╭─ EXCERPTED TEXT

Photo by Drew Bulman
Collective bargaining rights and food trucks featured at Tuesday night’s Iowa City Council meeting, as plans for a food truck pilot program moved forward and representatives from the University of Iowa’s Campaign to Organize Graduate Students (COGS) sought the council’s support of collective bargaining and union benefits following legislation introduced yesterday in Des Moines.
Two COGS representatives addressed the council, expressing their hope that the council would stand in support of graduate students should a bill be passed that could eliminate collective bargaining for Iowa public employees, including graduate students.
Following the meeting, the council decided to write a letter from Mayor Jim Throgmorton to the Iowa Legislature in support of the cause. Throgmorton will read the letter at the next city council meeting on Feb. 21.

╰─

■ **WORK INSTRUCTIONS**:
A – Print the part of the council meeting report that begins at the words "Photo by Drew" and stops after the words "in Des Moines.".
B – Update the records from their first line through the line containing "0.203971, -0.091316, 0.725027]]" by replacing "lens line" with "lens entry" and keeping everything else unchanged. Return only those lines, without the pictures.
The text about the council meeting and the records come from separate sources.

╭─ TASK MATERIAL

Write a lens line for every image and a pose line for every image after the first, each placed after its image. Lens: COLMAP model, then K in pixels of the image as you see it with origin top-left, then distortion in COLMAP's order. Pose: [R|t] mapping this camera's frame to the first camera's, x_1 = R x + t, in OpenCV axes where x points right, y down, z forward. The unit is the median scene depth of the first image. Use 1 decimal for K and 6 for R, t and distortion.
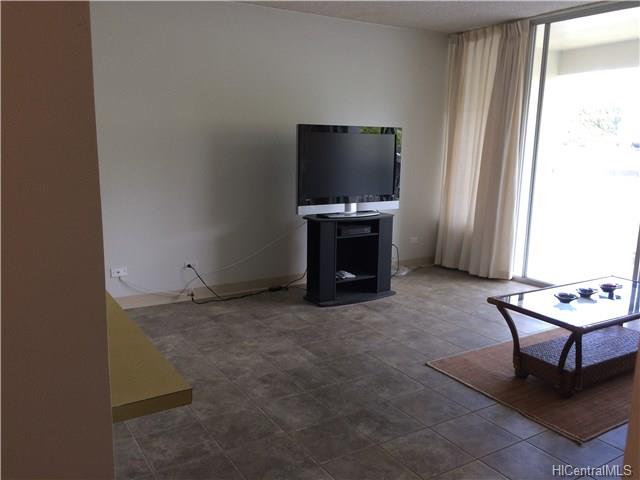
lens RADIAL K [[545.3, 0, 318.2], [0, 545.3, 241.6], [0, 0, 1]] dist [0.074588, -0.067056]
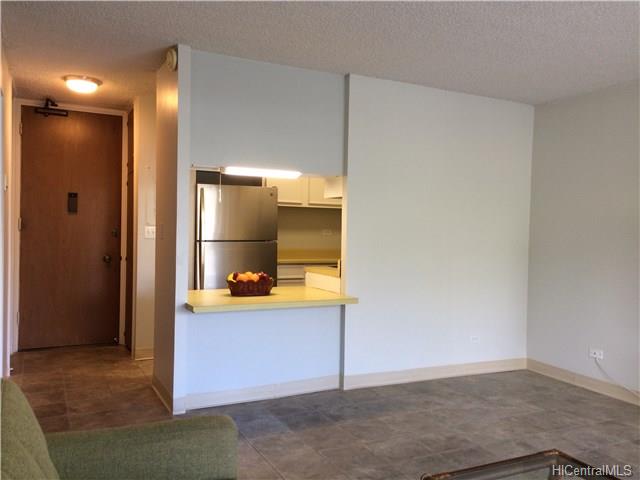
lens RADIAL K [[545.3, 0, 316.2], [0, 545.3, 240.2], [0, 0, 1]] dist [0.074588, -0.067056]
pose [[-0.094040, 0.003677, -0.995562, 0.958002], [-0.202730, 0.978970, 0.022766, -0.092619], [0.974709, 0.203971, -0.091316, 0.725027]]
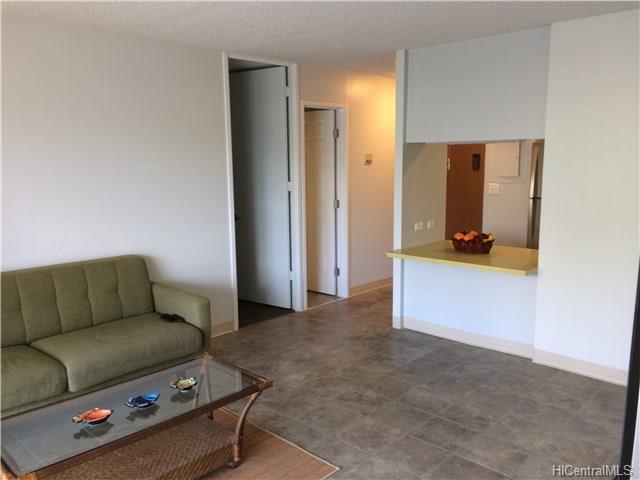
lens RADIAL K [[545.3, 0, 317.3], [0, 545.3, 242.5], [0, 0, 1]] dist [0.074588, -0.067056]
pose [[-0.971350, 0.038429, -0.234527, 0.426978], [-0.040936, 0.945036, 0.324395, -0.383257], [0.234102, 0.324701, -0.916387, 1.710445]]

╰─

■ **SOLUTION LIST**:
A –
Photo by Drew Bulman
Collective bargaining rights and food trucks featured at Tuesday night’s Iowa City Council meeting, as plans for a food truck pilot program moved forward and representatives from the University of Iowa’s Campaign to Organize Graduate Students (COGS) sought the council’s support of collective bargaining and union benefits following legislation introduced yesterday in Des Moines.

B –
Write a lens entry for every image and a pose line for every image after the first, each placed after its image. Lens: COLMAP model, then K in pixels of the image as you see it with origin top-left, then distortion in COLMAP's order. Pose: [R|t] mapping this camera's frame to the first camera's, x_1 = R x + t, in OpenCV axes where x points right, y down, z forward. The unit is the median scene depth of the first image. Use 1 decimal for K and 6 for R, t and distortion.
lens RADIAL K [[545.3, 0, 318.2], [0, 545.3, 241.6], [0, 0, 1]] dist [0.074588, -0.067056]
lens RADIAL K [[545.3, 0, 316.2], [0, 545.3, 240.2], [0, 0, 1]] dist [0.074588, -0.067056]
pose [[-0.094040, 0.003677, -0.995562, 0.958002], [-0.202730, 0.978970, 0.022766, -0.092619], [0.974709, 0.203971, -0.091316, 0.725027]]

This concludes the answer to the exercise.